Texte de l'exercice >>
------------------------

The General : un film où péripéties, burlesque, cascades et amour sont les ingrédients d’un western. Keaton y donne le meilleur de lui-même dans ce chef-d’œuvre que lui-même considérait comme l’un de ses deux meilleurs films avec The Navigator. Un des grands classiques, incontournable, du cinéma muet.

The General, c’est une histoire d’amour comme la plupart des films de Keaton, un amour unique à deux visages : celui d’une locomotive à vapeur (la General en question) dont Johnnie (Keaton) est le mécanicien et celui d’Annabelle aux grands yeux et aux longues boucles de cheveux.

L’intrigue du film se situe en 1861 quand éclate la guerre de Sécession. Johnnie, refoulé par l’armée sudiste car plus utile comme mécanicien, va tout de même se trouver impliqué dans le conflit de façon inattendue.

The General, c’est aussi un film d’action. Le rythme est haletant, une grande partie de l’histoire se déroulant sur des trains lancés à fond, autant que cela était possible à l’époque. Le film nous offre de belles séquences d’acrobaties. Keaton a réalisé lui-même toutes les cascades, il n’avait pas de doublure.

------------------------

Jeu de données >>

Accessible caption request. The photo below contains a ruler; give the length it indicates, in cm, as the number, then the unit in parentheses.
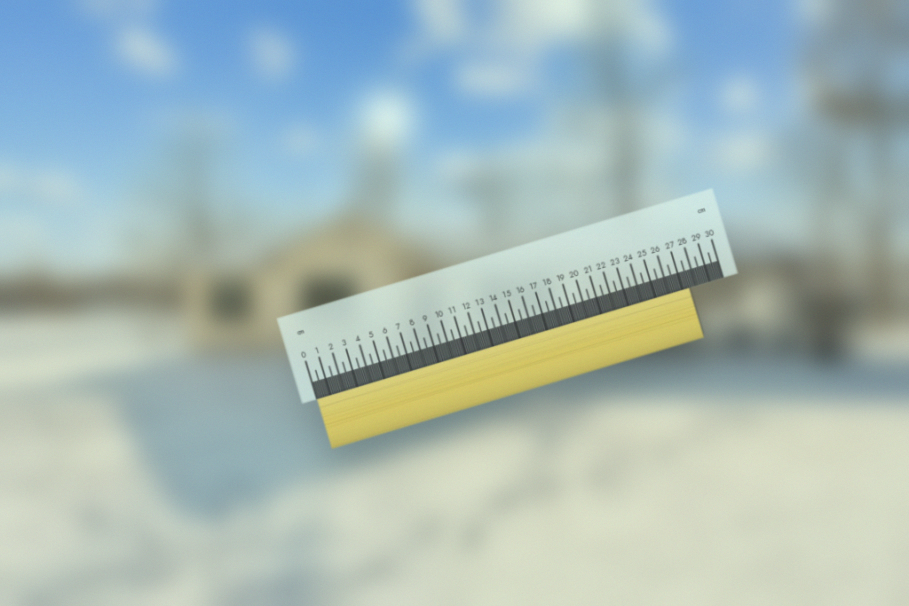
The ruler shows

------------------------

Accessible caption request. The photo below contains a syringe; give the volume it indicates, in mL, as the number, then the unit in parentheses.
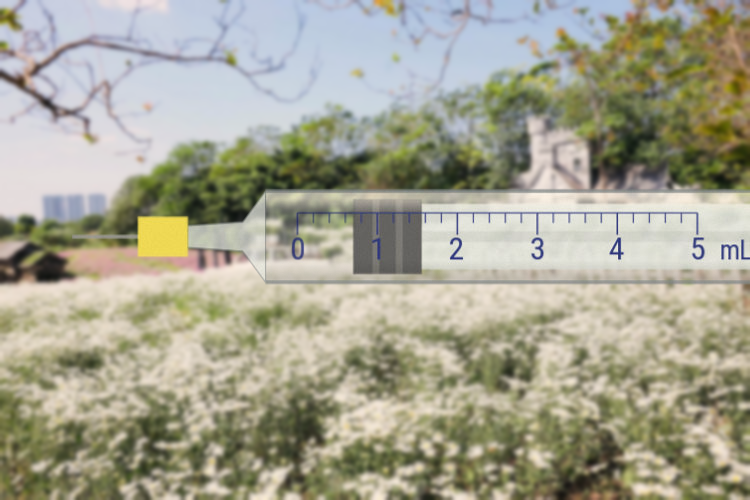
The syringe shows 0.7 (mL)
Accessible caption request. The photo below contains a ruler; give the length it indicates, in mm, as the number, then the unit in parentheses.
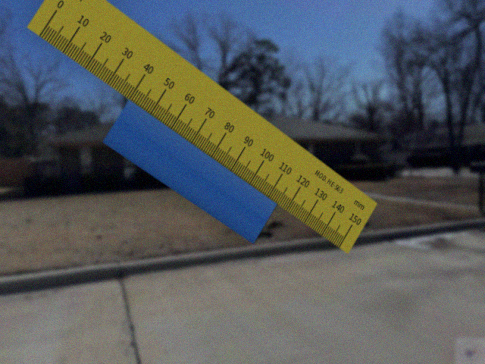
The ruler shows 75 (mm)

------------------------

Série d'exercices >>
1. Les affirmations suivantes sont-elles conformes au texte sur The General ? Pour chacune, répondez par oui ou par non et citez mot pour mot le passage qui tranche.
(a) Keaton rangeait The General parmi ses deux meilleurs films.
(b) L'intrigue du film se situe à la fin de la guerre de Sécession.
(c) Keaton se faisait doubler pour les cascades.
2. D'après le texte sur The General, pourquoi l'armée sudiste refoule-t-elle Johnnie ?
3. Reprenez le texte sur The General juste après sa dernière phrase.
Les items n'interviennent en rien dans ce travail.

Corrigé des exercices >>
1.
(a) Oui : « lui-même considérait comme l’un de ses deux meilleurs films avec The Navigator ».
(b) Non : « L’intrigue du film se situe en 1861 quand éclate la guerre de Sécession. »
(c) Non : « il n’avait pas de doublure ».

2. L'armée sudiste refoule Johnnie parce qu'il est plus utile comme mécanicien.

3.
Les acrobaties sur les trains et en particulier sur leur toit – un lieu idéal pour les courses poursuites – a connu dans l’histoire du cinéma un grand succès. Tout acteur de film d’action qui se respecte se doit d’avoir au moins une fois dans sa vie couru sur le toit d’un train. Le dernier exemple en date étant Tom Cruise dans Mission: Impossible – Dead Reckoning Part One. Des séquences qui réjouissent toujours les amateurs de cascades en tout genre et des séquences dans lesquelles les acteurs donnent réellement de leur personne. Et Keaton était généreux dans ce registre, il prenait toutes sortes de risques et il le payait parfois cher.

Regarder The General ne peut que réjouir également les amateurs de machines, et ici de trains à vapeur qui partagent la vedette avec Keaton. Ils sont vus sous tous les angles : en plan large, en plan rapproché, de l’extérieur, de l’intérieur, en plongée, en contre-plongée. On ne s’en lasse pas, et ils ont fière allure !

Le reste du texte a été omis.